Hausse du sans alcool
Bien qu’ils consomment davantage sur cette tranche horaire de l’apéritif, les convives tendent à prendre de moins en moins d’alcool. « Le phénomène est assez marqué depuis 4-5 ans, avec le Virgin Mojito, qui est apparu sur notre carte », se souvient Philippe Jean. Pour concilier ces deux tendances, il faut savoir garder « un produit typé, avec des boissons naturelles, pétillantes ou pas, et un travail sur des sirops ou des jus de fruits. On s’est engouffrés là-dedans ». De son côté, Basilic&Co a toujours présenté une gamme de boissons non alcoolisées à sa carte.
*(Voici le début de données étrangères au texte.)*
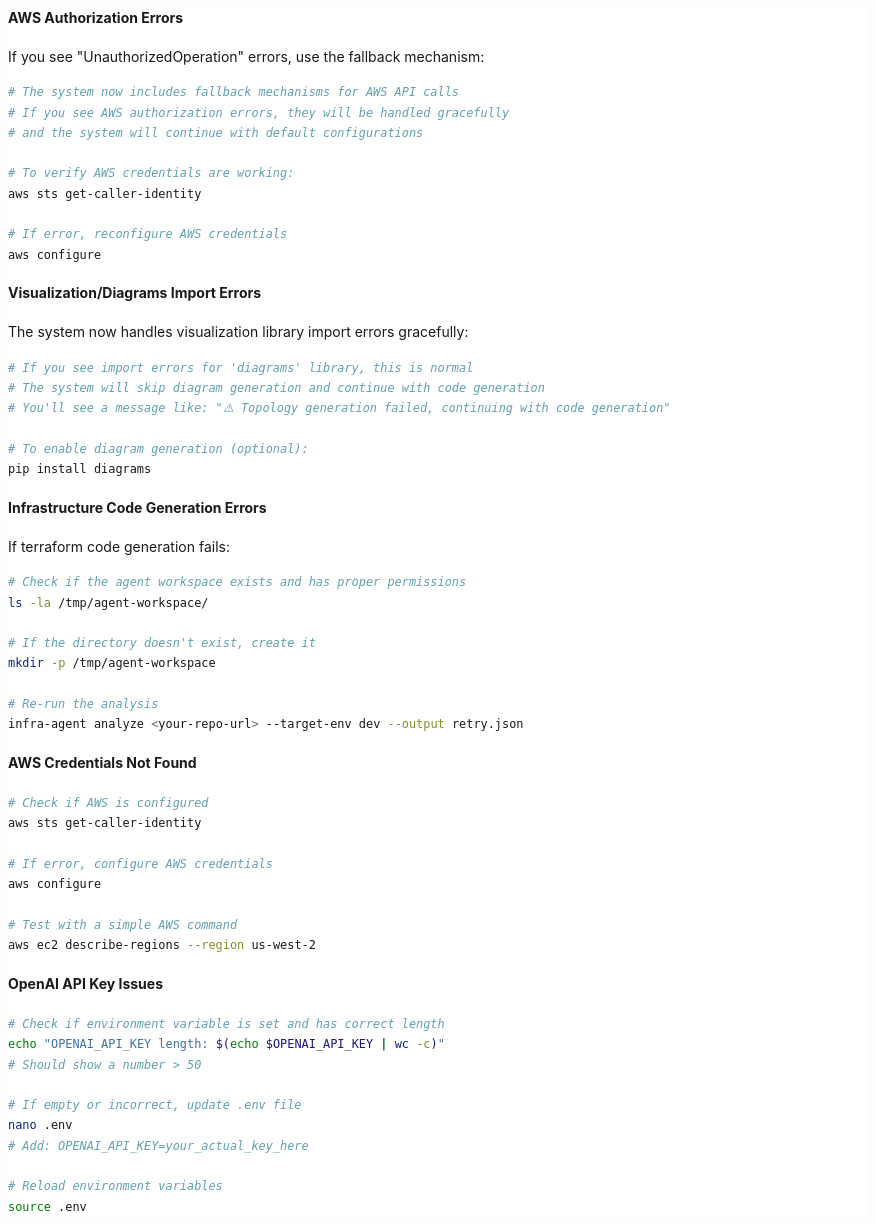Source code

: #### AWS Authorization Errors
If you see "UnauthorizedOperation" errors, use the fallback mechanism:

```bash
# The system now includes fallback mechanisms for AWS API calls
# If you see AWS authorization errors, they will be handled gracefully
# and the system will continue with default configurations

# To verify AWS credentials are working:
aws sts get-caller-identity

# If error, reconfigure AWS credentials
aws configure
```

#### Visualization/Diagrams Import Errors
The system now handles visualization library import errors gracefully:

```bash
# If you see import errors for 'diagrams' library, this is normal
# The system will skip diagram generation and continue with code generation
# You'll see a message like: "⚠️ Topology generation failed, continuing with code generation"

# To enable diagram generation (optional):
pip install diagrams
```

#### Infrastructure Code Generation Errors
If terraform code generation fails:

```bash
# Check if the agent workspace exists and has proper permissions
ls -la /tmp/agent-workspace/

# If the directory doesn't exist, create it
mkdir -p /tmp/agent-workspace

# Re-run the analysis
infra-agent analyze <your-repo-url> --target-env dev --output retry.json
```

#### AWS Credentials Not Found
```bash
# Check if AWS is configured
aws sts get-caller-identity

# If error, configure AWS credentials
aws configure

# Test with a simple AWS command
aws ec2 describe-regions --region us-west-2
```

#### OpenAI API Key Issues
```bash
# Check if environment variable is set and has correct length
echo "OPENAI_API_KEY length: $(echo $OPENAI_API_KEY | wc -c)"
# Should show a number > 50

# If empty or incorrect, update .env file
nano .env
# Add: OPENAI_API_KEY=your_actual_key_here

# Reload environment variables
source .env
```
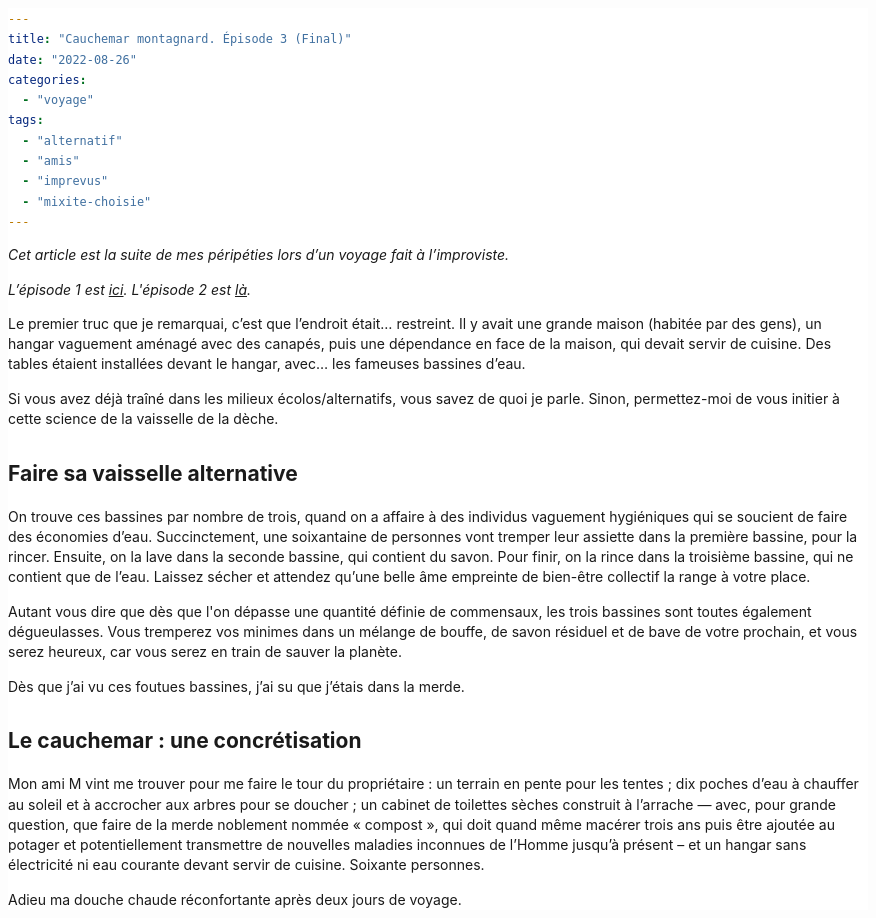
 ```yaml
---
title: "Cauchemar montagnard. Épisode 3 (Final)"
date: "2022-08-26"
categories: 
  - "voyage"
tags: 
  - "alternatif"
  - "amis"
  - "imprevus"
  - "mixite-choisie"
---
```


_Cet article est la suite de mes péripéties lors d’un voyage fait à l’improviste._

_L’épisode 1 est [ici](https://lafillepassympa.com/cauchemar-montagnard-1/). L'épisode 2 est [là](https://lafillepassympa.com/cauchemar-montagnard-episode-2/)._

Le premier truc que je remarquai, c’est que l’endroit était… restreint. Il y avait une grande maison (habitée par des gens), un hangar vaguement aménagé avec des canapés, puis une dépendance en face de la maison, qui devait servir de cuisine. Des tables étaient installées devant le hangar, avec… les fameuses bassines d’eau.

Si vous avez déjà traîné dans les milieux écolos/alternatifs, vous savez de quoi je parle. Sinon, permettez-moi de vous initier à cette science de la vaisselle de la dèche.

## Faire sa vaisselle alternative

On trouve ces bassines par nombre de trois, quand on a affaire à des individus vaguement hygiéniques qui se soucient de faire des économies d’eau. Succinctement, une soixantaine de personnes vont tremper leur assiette dans la première bassine, pour la rincer. Ensuite, on la lave dans la seconde bassine, qui contient du savon. Pour finir, on la rince dans la troisième bassine, qui ne contient que de l’eau. Laissez sécher et attendez qu’une belle âme empreinte de bien-être collectif la range à votre place.

Autant vous dire que dès que l'on dépasse une quantité définie de commensaux, les trois bassines sont toutes également dégueulasses. Vous tremperez vos minimes dans un mélange de bouffe, de savon résiduel et de bave de votre prochain, et vous serez heureux, car vous serez en train de sauver la planète.

Dès que j’ai vu ces foutues bassines, j’ai su que j’étais dans la merde.

## Le cauchemar : une concrétisation

Mon ami M vint me trouver pour me faire le tour du propriétaire : un terrain en pente pour les tentes ; dix poches d’eau à chauffer au soleil et à accrocher aux arbres pour se doucher ; un cabinet de toilettes sèches construit à l’arrache — avec, pour grande question, que faire de la merde noblement nommée « compost », qui doit quand même macérer trois ans puis être ajoutée au potager et potentiellement transmettre de nouvelles maladies inconnues de l’Homme jusqu’à présent – et un hangar sans électricité ni eau courante devant servir de cuisine. Soixante personnes.

Adieu ma douche chaude réconfortante après deux jours de voyage.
Pourtant, côté boissons alcoolisées, les offres ne manquent pas, tant sur le terrain du local français que des boissons italiennes. « Chez Basilic&Co, nous incitons les franchisés à avoir des produits et des boissons locales, à pousser les brasseries artisanales de leur secteur ou le vin pour les régions viticoles. Ça nous permet de proposer des produits qui sortent de l’ordinaire. Notre prochain terroir sera l’Alsace, et nous mettrons donc en avant une bière blonde de la brasserie Papyllon, qui s’appelle Les Trois Frontières. » Chez Del Arte, les produits italiens sont à l’honneur au bar du Cafferitivo : « Le territoire italien est presque aussi légitime que le terrain français pour l’apéro : la bière prend de plus en plus de place et les cocktails évoluent. Ils viennent s’ajouter aux produits classiques, tels que le Spritz, le Negroni ou encore le Bellini », explique Philippe Jean. Avec les beaux jours et la poussée de la boisson au verre, la tendance de l’apéritif devrait gagner du terrain et s’inscrire dans la durée. Avec son concept du Cafferitivo, Philippe Jean espère bien convaincre ses clients de rester dîner.